Economia

Os equívocos das projeções econômicas de 2023

Como a dinâmica político-econômica do cenário internacional é uma variável exógena, centremos as atenções nos pontos fiscal e monetário

FERNANDO FERRARI FILHO, professor titular aposentado da UFRGS

MARCO FLÁVIO DA CUNHA RESENDE, professor titular da UFMG e pesquisador do CNPq

Após as eleições presidenciais de 2022, em que o país saiu politicamente dividido, a maioria das entidades empresariais e dos economistas do mercado projetava o colapso da economia brasileira no primeiro ano do governo Lula III. As projeções econômicas previam que o PIB continuaria estagnado, o IPCA fecharia o ano acima da meta inflacionária, o desemprego aumentaria, o câmbio seria desvalorizado, a Selic manter-se-ia em 13,75% ao ano, ou até subiria, e a relação dívida pública bruta/PIB estaria próxima a três dígitos.

Passados 12 meses, os referidos indicadores foram os seguintes: o PIB acumulado em quatro trimestres, tendo como referência o terceiro trimestre do ano, cresceu 3,1%; o IPCA fechou o ano em 4,62%; a taxa de desemprego trimestral — período setembro-novembro — foi de 7,5%; a taxa de câmbio ao final de dezembro fechou em R$ 4,85/US$ 1,00; a taxa básica de juros caiu para 11,75% ao ano — ainda elevada, diga-se de passagem, devido ao conservadorismo do Banco Central do Brasil (BCB) — e a dívida pública bruta, resultado para outubro, atingiu 74,7% do PIB. Enfim, os resultados dos indicadores macroeconômicos contrariaram as projeções econômicas pessimistas.

Ademais, se não bastassem os equívocos das referidas projeções, o governo conseguiu a aprovação no Congresso Nacional, mesmo tendo minoria parlamentar, do Regime Fiscal Sustentável (RFS), que assegura a sustentabilidade intertemporal da dívida pública, e da reforma tributária.
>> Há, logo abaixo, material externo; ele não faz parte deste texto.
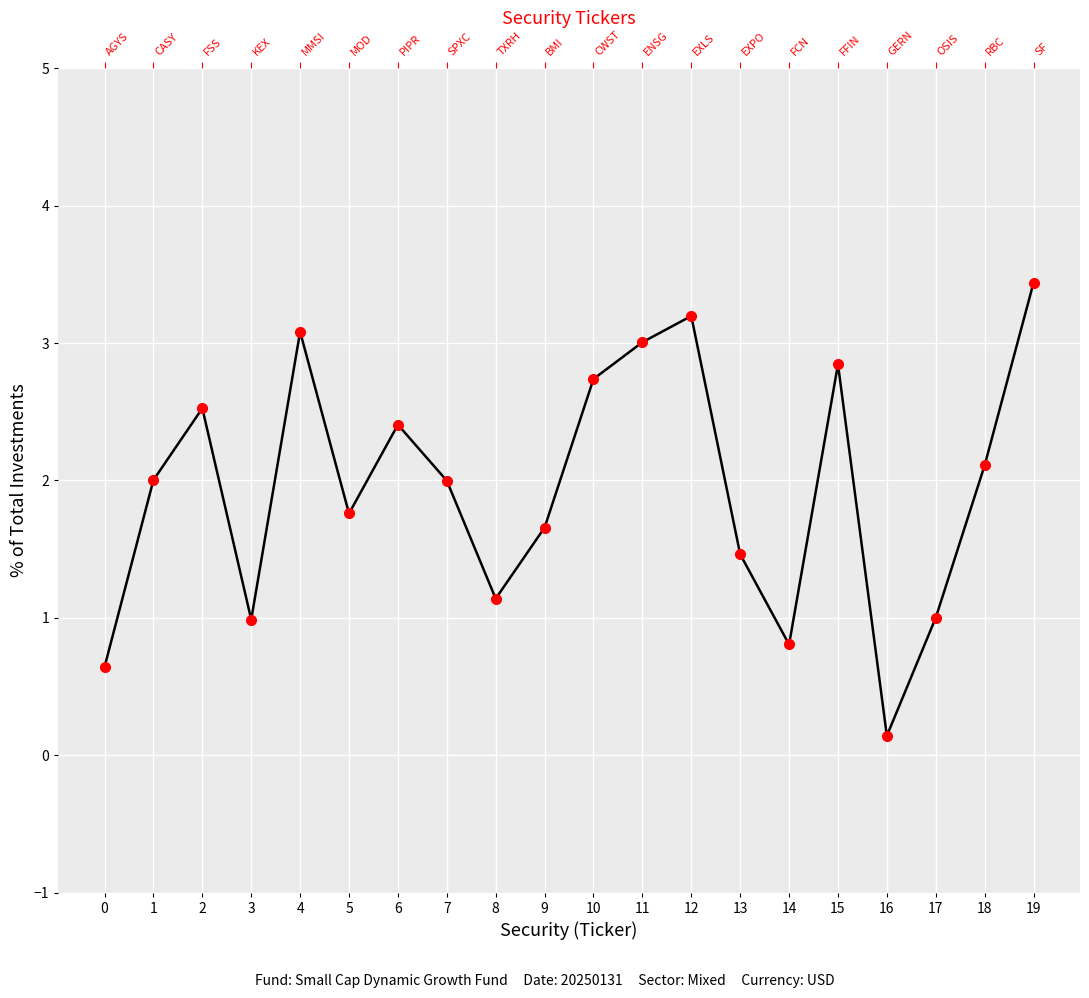

List the labels in order of value, largest first.

19, 12, 4, 11, 15, 10, 2, 6, 18, 1, 7, 5, 9, 13, 8, 17, 3, 14, 0, 16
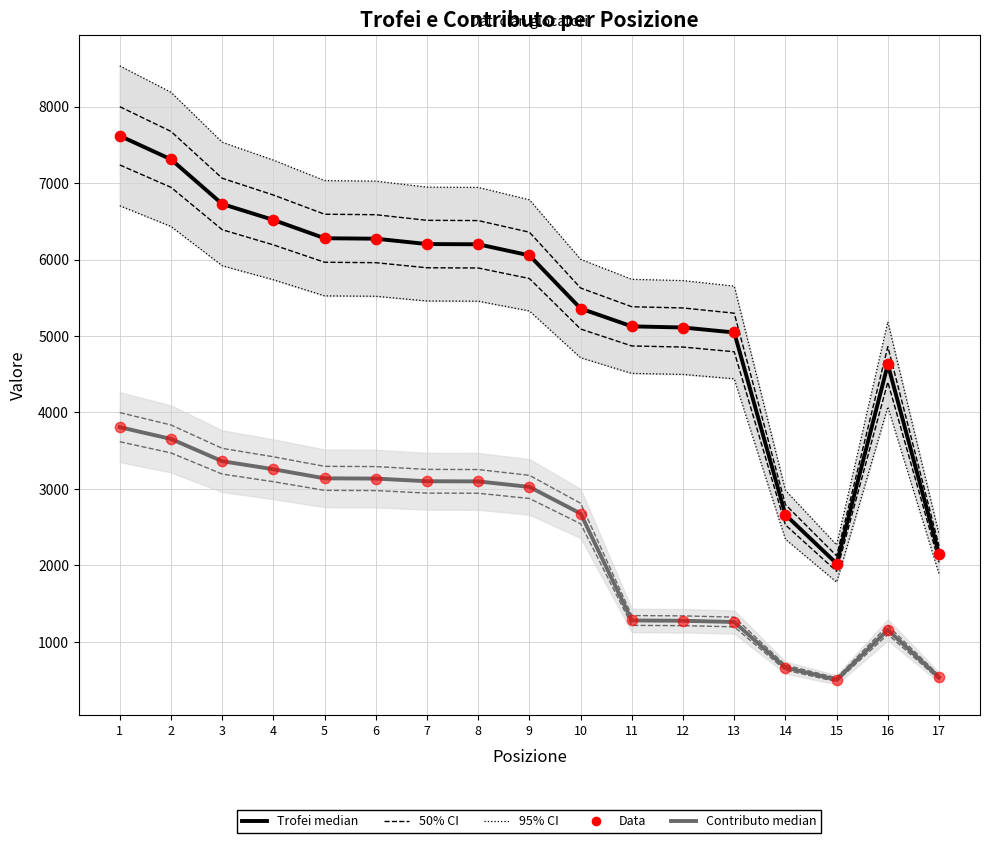

Which series has the largest total across all categories?

Trofei (median)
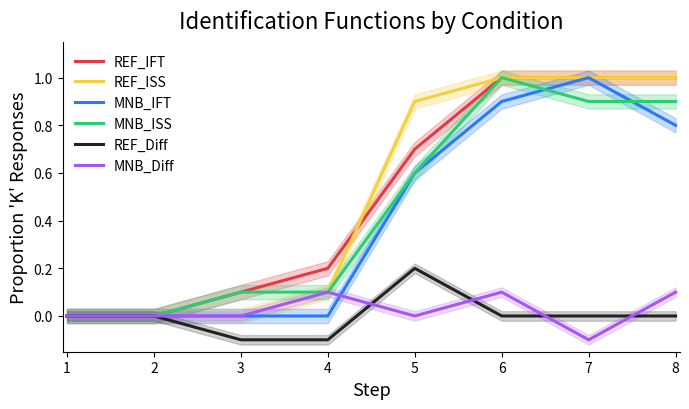

In MNB_IFT, how many points are higher than both neighbors (excluding endpoints)?

1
Consequentemente, não somente o mercado ficou mais otimista com os rumos econômicos do país, bem como algumas agências internacionais de rating elevaram o risco de crédito do Brasil, tornando-o mais próximo da obtenção do "grau de investimento".

Diante do exposto, duas questões: por que as projeções se "equivocaram"? E o que esperar em 2024? Sobre os "equívocos" de previsão, por mais que o futuro seja condicionado por incertezas radicais, conforme afirmava Keynes, não é demais mencionar que análises econômicas têm que ser baseadas na racionalidade teórico-empírica e não no viés político-ideológico, o que, a nosso ver, talvez tenha condicionado aquelas elaboradas ao final de 2022. Mais especificamente, projeções são mais críveis quando baseadas na racionalidade teórico-empírica e, por conseguinte, quem as faz tende a errar menos, pois, en passant, economia, antes de tudo, é uma ciência.
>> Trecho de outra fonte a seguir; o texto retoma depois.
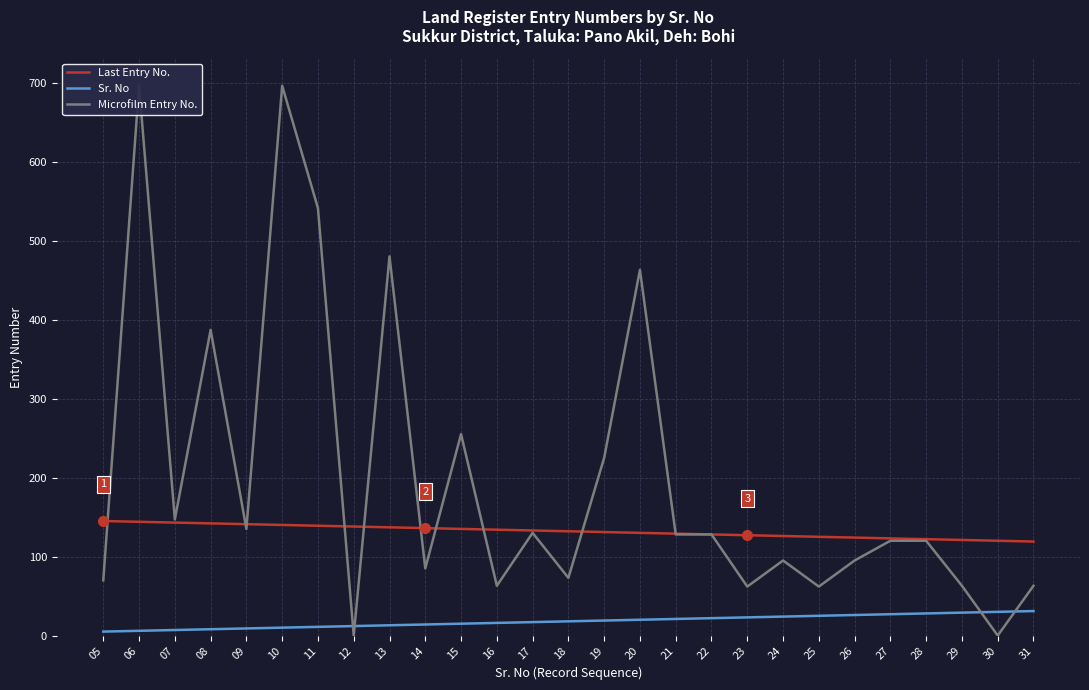

Between 12 and 13, which series saw the biggest shift?

Microfilm Entry No.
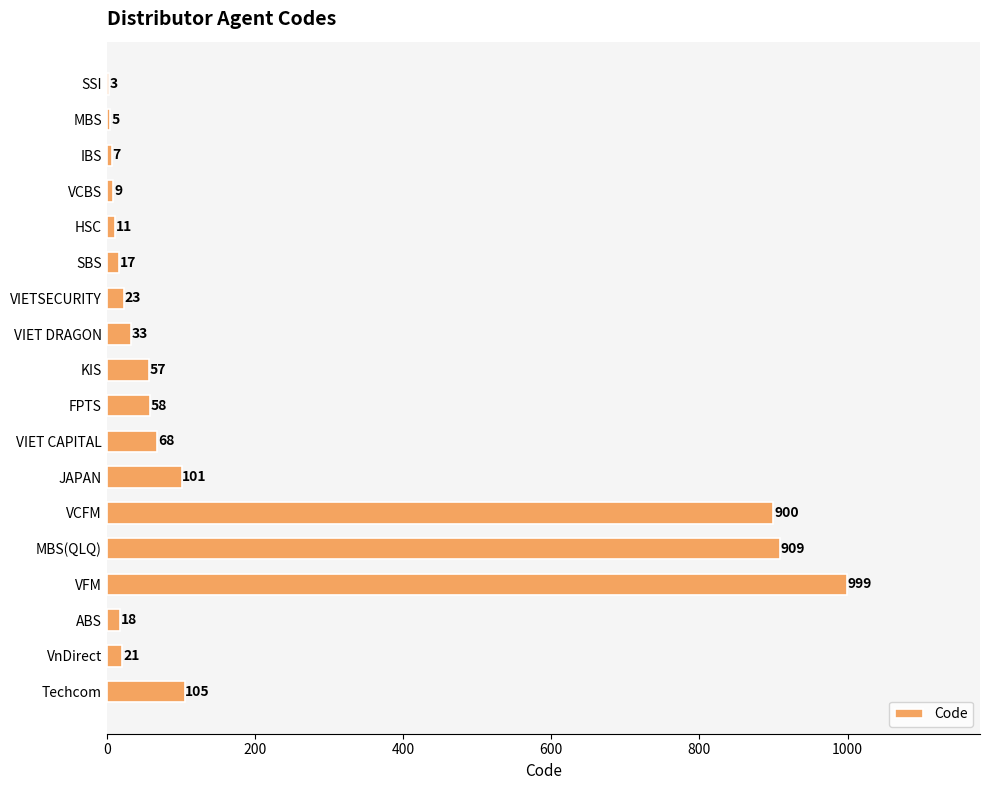

Reading bottom to top, extract all data points from this chart.

Techcom=105	VnDirect=21	ABS=18	VFM=999	MBS(QLQ)=909	VCFM=900	JAPAN=101	VIET CAPITAL=68	FPTS=58	KIS=57	VIET DRAGON=33	VIETSECURITY=23	SBS=17	HSC=11	VCBS=9	IBS=7	MBS=5	SSI=3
Quanto às perspectivas para 2024, o compromisso do governo em zerar o deficit fiscal, o que restringe os investimentos em programas sociais e, principalmente, em infraestrutura, a queda lenta e gradual da Selic e um cenário internacional menos favorável — política e economicamente — condicionarão a performance da economia brasileira.

Como a dinâmica político-econômica do cenário internacional é uma variável exógena, centremos as atenções nos pontos fiscal e monetário. No que diz respeito à questão fiscal, um novo ciclo de aceleração do crescimento depende da retomada do investimento privado. A confiança em um futuro promissor, requerida para destravá-lo, está relacionada à expectativa da aceleração do crescimento econômico e da estabilização da dívida pública/PIB, sendo que ambos os condicionantes estão conectados. Logo, a dinâmica do crescimento depende de investimentos públicos e da cooperação entre Mercado e Estado. Em suma, política fiscal contracíclica.

Neste particular, o RFS tem forte componente pró-cíclico, visto que a despesa pública somente poderá crescer até 70,0% do aumento da arrecadação, que, por sua vez, caminha pari passu com o aumento do PIB. Soma-se aos efeitos dessa pró-ciclicidade do RFS a meta de deficit zero para este ano, o que levará à necessidade de novas reformas constitucionais para cortar direitos à educação, saúde e previdência públicas.

Quanto à política monetária, é pouco provável que no ano em curso, o BCB, ainda sob a gestão de Roberto Campos Neto, reduza a Selic de forma mais acentuada, o que acaba desestimulando o crédito e os consumo e investimento privados e pressiona o custo financeiro da dívida pública. Enfim, diante do exposto, as expectativas para 2024, sob a ótica produtiva, são crescimento mais moderado e nível de emprego estável.